• _Input_:

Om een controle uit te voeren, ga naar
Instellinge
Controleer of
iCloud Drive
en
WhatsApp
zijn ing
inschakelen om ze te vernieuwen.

• _Your goal_: Please reproduce the text of all the material above line for line, without changing anything.

• _Answer below_:
Om een controle uit te voeren, ga naar
Instellinge
Controleer of
iCloud Drive
en
WhatsApp
zijn ing
inschakelen om ze te vernieuwen.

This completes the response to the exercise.